Nuevamente las imágenes de Cristo torturado, crucificado y muerto, seguido por una María pálida y llorosa cubierta de mantos, encajes y alhajas han desfilado por nuestras calles seguidas de penitentes. Este ritual no era de mi agrado ni siquiera cuando me contaba entre los cristianos. Siempre me desconcertó el hecho de que una fe surgida en el seno de un pueblo ferozmente monoteísta, el judío, que rechaza de plano la adoración de imágenes acabara fomentando lo que taxativamente prohíbe Dios en los versículos 4 y 5 del capítulo 20 del libro del Éxodo: "No te harás imagen, ni ninguna semejanza de lo que esté arriba en el cielo, ni abajo en la tierra, ni en las aguas debajo de la tierra. No te inclinarás a ellas, ni las honrarás; porque yo soy Jehová tu Dios, fuerte, celoso, que visito la maldad de los padres sobre los hijos hasta la tercera y cuarta generación de los que me aborrecen". Una prohibición esta, al fin y al cabo, tan tajante como los Diez Mandamientos de la Ley de Dios. Esta y otras inconsistencias marcaron mi alejamiento de la Iglesia Católica y mi vagabundeo espiritual que ha durado quince largos años hasta mi aceptación de la fe Bahái, en enero de este año.
Sin entrar a tratar complejas cuestiones doctrinales, para lo cual no me considero preparado, sólo diré que mantengo con el hecho de la veneración a las imágenes una discreta y respetuosa distancia. ¿Quién soy yo para condenar al que canaliza su espiritualidad a través del culto a una representación de Cristo o de María? Siempre que dicha espiritualidad sea sincera y esté acompañada de la necesaria rectitud de conducta, merece respeto. ¿Acaso tengo derecho a empuñar el hacha del iconoclasta y tildar de pecador e idólatra al que se postra de hinojos ante una talla? Las diferencias superficiales entre las religiones han constituido una excusa que los seres humanos han tomado para aniquilarse mutuamente en demasiadas ocasiones a lo largo de la historia, despreciando la profundidad de la Palabra de Dios. Declino convertirme en un fanático más.

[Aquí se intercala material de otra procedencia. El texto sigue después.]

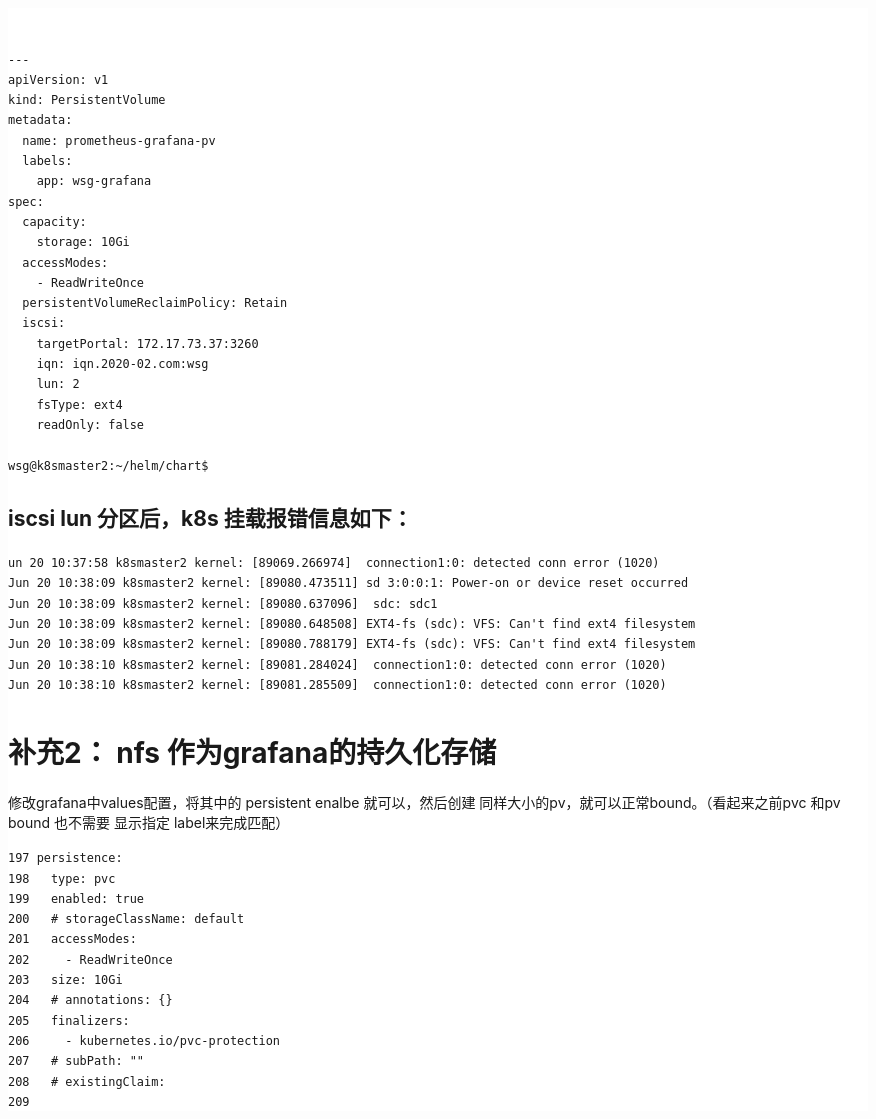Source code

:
```


---
apiVersion: v1
kind: PersistentVolume
metadata:
  name: prometheus-grafana-pv
  labels:
    app: wsg-grafana
spec:
  capacity:
    storage: 10Gi
  accessModes:
    - ReadWriteOnce
  persistentVolumeReclaimPolicy: Retain
  iscsi:
    targetPortal: 172.17.73.37:3260
    iqn: iqn.2020-02.com:wsg
    lun: 2
    fsType: ext4
    readOnly: false

wsg@k8smaster2:~/helm/chart$ 

```



## iscsi lun 分区后，k8s 挂载报错信息如下：

```
un 20 10:37:58 k8smaster2 kernel: [89069.266974]  connection1:0: detected conn error (1020)
Jun 20 10:38:09 k8smaster2 kernel: [89080.473511] sd 3:0:0:1: Power-on or device reset occurred
Jun 20 10:38:09 k8smaster2 kernel: [89080.637096]  sdc: sdc1
Jun 20 10:38:09 k8smaster2 kernel: [89080.648508] EXT4-fs (sdc): VFS: Can't find ext4 filesystem
Jun 20 10:38:09 k8smaster2 kernel: [89080.788179] EXT4-fs (sdc): VFS: Can't find ext4 filesystem
Jun 20 10:38:10 k8smaster2 kernel: [89081.284024]  connection1:0: detected conn error (1020)
Jun 20 10:38:10 k8smaster2 kernel: [89081.285509]  connection1:0: detected conn error (1020)

```



# 补充2： nfs 作为grafana的持久化存储



修改grafana中values配置，将其中的 persistent enalbe 就可以，然后创建 同样大小的pv，就可以正常bound。（看起来之前pvc 和pv bound 也不需要 显示指定 label来完成匹配）

```
197 persistence:
198   type: pvc
199   enabled: true
200   # storageClassName: default
201   accessModes:
202     - ReadWriteOnce
203   size: 10Gi
204   # annotations: {}
205   finalizers:
206     - kubernetes.io/pvc-protection
207   # subPath: ""
208   # existingClaim:
209 

```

No ocultaré la incomodidad que me causa ver a María representada con todo ese boato, muy ajeno a la mujer humilde de Nazaret que servía la cena a su marido José y su hijo Jesús cuando ambos regresaban a casa tras un duro día de trabajo en la carpintería. Sin embargo, para evitar la incomodidad es suficiente con quedarme en casa en semana santa y dejar las calles a los devotos de corazón y a los devotos de golpe de pecho hueco, que también los hay. Dios mira nuestras acciones y su conocimiento todo lo alcanza.